*** Opening of PASSAGE PROVIDED ***
When I heard that his funeral mass took place in Jakarta, I felt that the forces behind the troubles in East Timor were going to use the incident to prove that, there was a civil war going on in East Timor. They wanted to manipulate the news and spread to the world that militiamen had killed an Indonesian priest. I screamed through the e-mail, "Appeal to people that the Indonesian army has killed a priest from Java." Fr. Dewanto's death should not be overlooked so much.Following orders from above, a high rank Indonesian military person took Fr. Dewanto out of the presbytery and shot him in the back. A witness, living in a refugee camp in West Timor, testified: "Fr. Dewanto, you offered yourself, together with Jesus, on the altar of the land of East Timor just two months after your ordination.
You gave your 33-year-old life as an act of respect for the people of East Timor who, by their self-determination, showed their human dignity as creatures made in the image of God. You offered your life for the coming of God's kingdom, especially so that love, peace and justice can be implemented in East Timor."
*** Close of PASSAGE PROVIDED ***
*** Opening of PROVIDED MATERIAL ***
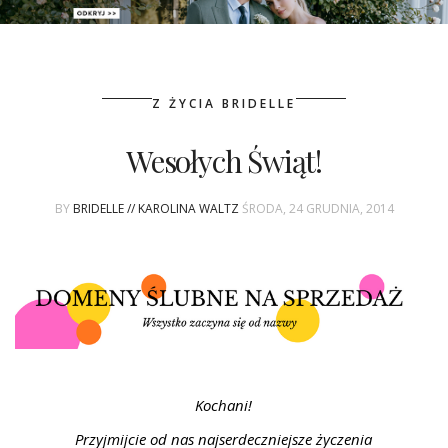
PATRONAT
Z ŻYCIA BRIDELLE
SPONSORING
Wesołych Świąt!
KONKURSY
BY
BRIDELLE // KAROLINA WALTZ
ŚRODA, 24 GRUDNIA, 2014
KSIĄŻKI BRIDELLE
POLECANE FIRMY
WASZE ŚLUBY
{HOT SEXY BEST}
Kochani!
BRI GROUP
Przyjmijcie od nas najserdeczniejsze życzenia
*** Close of PROVIDED MATERIAL ***
TASK TO CARRY OUT ▸
In the passage about Fr. Dewanto's death, rewrite the section from "When I heard" to "after your ordination.", replacing "presbytery" with "rectory".

COMPLETED TASK ▸
When I heard that his funeral mass took place in Jakarta, I felt that the forces behind the troubles in East Timor were going to use the incident to prove that, there was a civil war going on in East Timor. They wanted to manipulate the news and spread to the world that militiamen had killed an Indonesian priest. I screamed through the e-mail, "Appeal to people that the Indonesian army has killed a priest from Java." Fr. Dewanto's death should not be overlooked so much.Following orders from above, a high rank Indonesian military person took Fr. Dewanto out of the rectory and shot him in the back. A witness, living in a refugee camp in West Timor, testified: "Fr. Dewanto, you offered yourself, together with Jesus, on the altar of the land of East Timor just two months after your ordination.